Objective 1:
Decide whether each statement, (a), (b) and (c), agrees with the garden plant text. Answer yes or no for each and quote the deciding words.
(a) English lavender grows in USDA Hardiness Zones 5–8.
(b) Rosemary produces its flowers in late summer.
(c) Russian sage is native to central Asia.

Text section:

***

English lavender (Lavandula angustifolia) grows in USDA Hardiness Zones 5–8 and is widely grown across the UK, northern France, the cooler parts of North America, and New Zealand. French lavender (Lavandula stoechas) and lavandin hybrids (Lavandula × intermedia) suit warmer, drier climates — southern Europe, California, parts of Australia, and South Africa — where they bloom more prolifically and grow more vigorously.

In the garden, lavender earns its keep in multiple ways: long spikes of purple, pink, or white flowers from early summer through midsummer, exceptional attraction to bees and butterflies, year-round aromatic foliage, and a tidy, rounded habit that suits borders, pathways, and low hedging. A light trim after flowering keeps plants compact and extends their productive lifespan considerably.

Best for: UK, Mediterranean Europe, California, South Africa, southern and western Australia, New Zealand, cool temperate North America.

2. Rosemary (Salvia rosmarinus, formerly Rosmarinus officinalis)

Rosemary is a shrub that belongs, in the most natural sense, to dry and sunny landscapes. Native to the rocky coastal cliffs and scrubland of the Mediterranean basin, it has evolved over millennia to survive hot, dry summers with almost no supplemental moisture. Its needle-like leaves are coated in aromatic oils that reduce water loss, and its deep root system can access moisture from soil levels that shallow-rooted plants cannot reach.

It grows in Zones 7–11 and is widely planted across the Mediterranean, California, South Africa, coastal Australia, and the milder, drier parts of the UK and New Zealand. In borders, it provides silver-grey to deep green evergreen foliage throughout the year, small blue, white, or pink flowers in early spring that are among the first nectar sources of the season, and the familiar culinary fragrance that makes it doubly useful as both a garden and kitchen plant.

Upright cultivars such as ‘Tuscan Blue’ and ‘Miss Jessopp’s Upright’ suit the back of borders. Prostrate forms cover dry banks and retaining walls effectively, providing ground-level colour and texture where bare soil would otherwise erode. In deer-prone gardens, rosemary’s strong scent makes it consistently among the least browsed of all ornamental shrubs.

Best for: Mediterranean Europe, California, South Africa, coastal and southern Australia, southern and coastal UK, New Zealand.

3. Russian Sage (Salvia yangii, formerly Perovskia atriplicifolia)

Russian sage is built for dry conditions. Native to the dry steppes and rocky slopes of central Asia — Afghanistan, Pakistan, and western China — it has evolved in some of the most arid and wind-exposed habitats on the continent. In the garden, this translates to a shrub of exceptional drought resilience and late-summer beauty.

***

Dataset content:
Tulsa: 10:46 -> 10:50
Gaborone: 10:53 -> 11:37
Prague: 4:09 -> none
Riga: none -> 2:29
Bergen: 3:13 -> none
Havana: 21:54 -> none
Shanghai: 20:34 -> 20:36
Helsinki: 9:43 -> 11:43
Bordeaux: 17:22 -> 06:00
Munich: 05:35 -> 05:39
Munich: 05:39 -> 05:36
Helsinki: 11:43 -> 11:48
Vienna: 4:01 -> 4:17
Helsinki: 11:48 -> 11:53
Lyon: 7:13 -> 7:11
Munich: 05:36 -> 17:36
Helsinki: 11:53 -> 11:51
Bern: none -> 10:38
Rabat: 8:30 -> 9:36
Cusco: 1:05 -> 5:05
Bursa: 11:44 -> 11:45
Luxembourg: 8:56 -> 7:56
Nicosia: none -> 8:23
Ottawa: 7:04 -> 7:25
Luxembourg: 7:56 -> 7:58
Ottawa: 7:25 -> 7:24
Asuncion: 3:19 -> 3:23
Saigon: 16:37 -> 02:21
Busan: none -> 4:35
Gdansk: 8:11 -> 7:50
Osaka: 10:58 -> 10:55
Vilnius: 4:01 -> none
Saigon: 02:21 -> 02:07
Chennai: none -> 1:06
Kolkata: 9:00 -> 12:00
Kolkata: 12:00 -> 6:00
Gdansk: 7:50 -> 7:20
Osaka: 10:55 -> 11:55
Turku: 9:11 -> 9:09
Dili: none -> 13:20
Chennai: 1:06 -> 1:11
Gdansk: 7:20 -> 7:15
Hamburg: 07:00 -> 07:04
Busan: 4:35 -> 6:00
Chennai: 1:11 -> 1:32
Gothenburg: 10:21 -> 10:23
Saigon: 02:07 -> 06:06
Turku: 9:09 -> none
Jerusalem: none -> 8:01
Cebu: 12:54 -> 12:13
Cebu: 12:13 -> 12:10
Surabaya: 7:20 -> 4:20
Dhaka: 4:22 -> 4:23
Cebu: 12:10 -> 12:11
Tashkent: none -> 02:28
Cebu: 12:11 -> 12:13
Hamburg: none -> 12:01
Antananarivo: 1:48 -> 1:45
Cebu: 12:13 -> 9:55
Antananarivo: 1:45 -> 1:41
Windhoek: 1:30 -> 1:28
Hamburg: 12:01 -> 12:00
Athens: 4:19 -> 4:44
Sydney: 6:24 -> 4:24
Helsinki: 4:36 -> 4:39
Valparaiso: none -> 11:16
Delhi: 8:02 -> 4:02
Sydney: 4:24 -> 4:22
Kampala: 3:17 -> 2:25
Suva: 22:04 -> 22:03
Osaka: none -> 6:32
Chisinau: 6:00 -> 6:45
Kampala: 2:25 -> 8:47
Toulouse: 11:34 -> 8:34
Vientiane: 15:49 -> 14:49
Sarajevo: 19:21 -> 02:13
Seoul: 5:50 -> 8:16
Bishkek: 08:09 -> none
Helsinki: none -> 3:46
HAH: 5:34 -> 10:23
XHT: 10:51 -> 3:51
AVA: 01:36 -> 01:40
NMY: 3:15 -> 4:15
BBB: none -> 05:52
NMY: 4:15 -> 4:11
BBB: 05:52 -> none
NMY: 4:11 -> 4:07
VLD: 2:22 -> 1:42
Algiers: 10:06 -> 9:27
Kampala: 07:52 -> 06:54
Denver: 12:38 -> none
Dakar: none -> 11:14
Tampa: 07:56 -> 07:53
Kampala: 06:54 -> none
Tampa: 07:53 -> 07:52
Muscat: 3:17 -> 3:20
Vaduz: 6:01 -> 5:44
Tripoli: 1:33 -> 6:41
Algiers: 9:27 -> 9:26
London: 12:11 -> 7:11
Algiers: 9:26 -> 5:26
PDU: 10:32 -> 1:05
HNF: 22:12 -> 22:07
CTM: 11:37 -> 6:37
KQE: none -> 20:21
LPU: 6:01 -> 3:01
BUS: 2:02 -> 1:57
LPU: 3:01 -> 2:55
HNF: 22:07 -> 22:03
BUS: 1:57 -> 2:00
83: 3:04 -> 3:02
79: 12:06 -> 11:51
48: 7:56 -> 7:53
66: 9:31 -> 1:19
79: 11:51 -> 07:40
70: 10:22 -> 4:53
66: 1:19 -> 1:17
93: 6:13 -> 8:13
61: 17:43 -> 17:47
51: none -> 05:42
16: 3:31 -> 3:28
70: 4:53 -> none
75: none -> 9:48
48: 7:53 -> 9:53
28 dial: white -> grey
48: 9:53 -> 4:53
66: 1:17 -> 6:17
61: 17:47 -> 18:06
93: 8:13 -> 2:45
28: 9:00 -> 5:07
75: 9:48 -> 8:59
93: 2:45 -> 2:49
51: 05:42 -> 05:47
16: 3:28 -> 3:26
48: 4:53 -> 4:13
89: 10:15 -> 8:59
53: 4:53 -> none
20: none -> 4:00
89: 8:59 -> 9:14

***

Objective 2: Rename "Helsinki" to "Oslo" in the rows, starting at the first row and ending at the row containing "Helsinki: 11:53 -> 11:51". Leave everything else unchanged, and give only those rows.

Written reply 1:
(a) Yes: "English lavender (Lavandula angustifolia) grows in USDA Hardiness Zones 5–8"
(b) No: "small blue, white, or pink flowers in early spring"
(c) Yes: "Native to the dry steppes and rocky slopes of central Asia"

Written reply 2:
Tulsa: 10:46 -> 10:50
Gaborone: 10:53 -> 11:37
Prague: 4:09 -> none
Riga: none -> 2:29
Bergen: 3:13 -> none
Havana: 21:54 -> none
Shanghai: 20:34 -> 20:36
Oslo: 9:43 -> 11:43
Bordeaux: 17:22 -> 06:00
Munich: 05:35 -> 05:39
Munich: 05:39 -> 05:36
Oslo: 11:43 -> 11:48
Vienna: 4:01 -> 4:17
Oslo: 11:48 -> 11:53
Lyon: 7:13 -> 7:11
Munich: 05:36 -> 17:36
Oslo: 11:53 -> 11:51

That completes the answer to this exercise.